In recent times, we have seen an increasing number of cases where the permitted use under a lease is inconsistent with the use approved under a development approval. The situation can create significant risk for landlords.
Often, a development approval will permit the use of retail premises for the purposes of “Showroom”. However, the permitted use under a lease will often fall within the definition of “Shop”, which is usually a different defined use in the planning scheme and one which is assessable development for which there is no approval.
As an example, under the current version of the Brisbane City Plan 2014 (City Plan), “Showroom” is defined to mean:
“…the use of premises for the sale of goods that are of -
- a related product line
- a size, shape or weight that requires
- a large area for handling, display or storage
- direct vehicle access to the building that contains the goods by members of the public, to enable the loading and unloading of the goods.”
Examples include bulky good sales, motor vehicle sales showroom and bulk stationery supplies. The uses Food and drink outlet, Shop, and Outdoor sales, which are separately defined in the City Plan, are expressly excluded from the definition.
“Shop” is defined to mean:
“…the use of premises for –
- displaying, selling or hiring goods; or
- providing personal services or betting to the public.”
Examples include hairdresser, liquor store, discount department store, discount variety store, betting agencies, supermarket and corner store. The uses Adult store, Food and drink outlet, Showroom and Market, which are separately defined in the City Plan, are expressly excluded from the definition.

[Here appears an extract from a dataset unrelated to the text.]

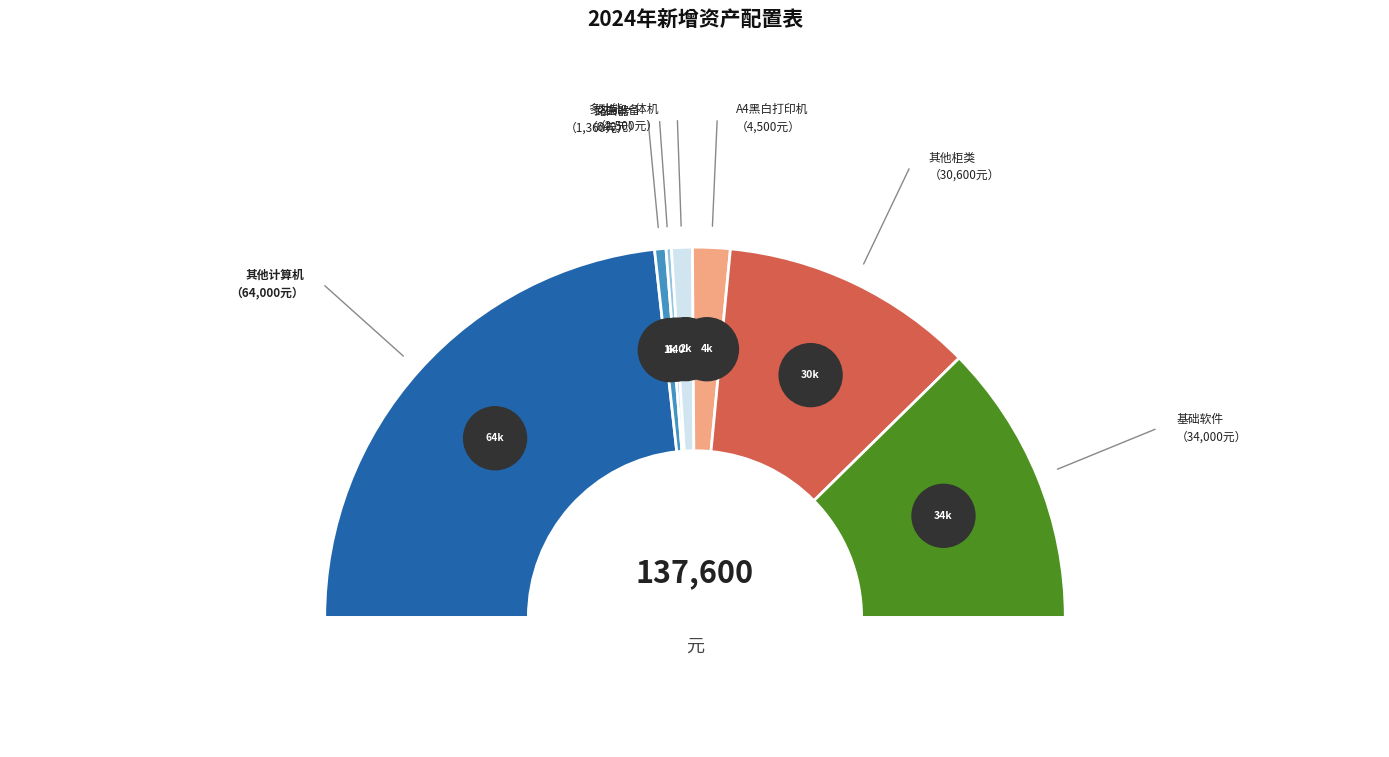

To the nearest percent, what is the difference between the largest and smallest slice percentages?

46%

This means that retail shop uses other than bulky goods shops (commonly furniture stores and electrical appliance stores) will not be covered by a development approval authorising Showroom uses on the premises. Uses such as liquor warehouses, medical centres, chemists and small charity stores do not fall within the definition of “Showroom”.
There may be significant risks for landlords who enter into leases for uses that are assessable development for which no approval exists. The risks include:
- being prosecuted for a development offence. Under the Planning Act 2016 (Qld), it is an offence to carry out assessable development, unless all necessary development permits are in effect for the development. The offence provisions cover both owners (regardless of whether they have carried out the use) and occupiers of premises. The maximum penalty is $587,475 for an individual or $2,937,375 for a company
- insurance policies over the premises being invalid on the basis the landlord has not complied with the applicable laws and regulations applying to the premises.
It is important to always consider whether the permitted use under a lease is one for which a development approval is required. Even though a landlord may give no warranty as to whether a permitted use is a lawful use, a landlord may still be adversely affected if the tenant is required to pay turnover rent and the tenant is required to cease an unlawful use as a result of enforcement action.
Recently, the New South Wales State Government replaced the use definition “bulky goods premises” with a new definition, “specialised retail premises”, to reflect changing business models in the large format retail industry. Under the new definition, it is no longer a requirement that the goods be of such a size or weight to require both a large area for handling, display or storage and that there be direct vehicular access to loading facilities for members of the public. Only one of these requirements needs to be met. So, watch this space to see whether Queensland local governments make a similar change to their planning schemes.
If you are unsure about whether a permitted use under a lease has the necessary development approval, we recommend you seek planning advice before entering into the lease.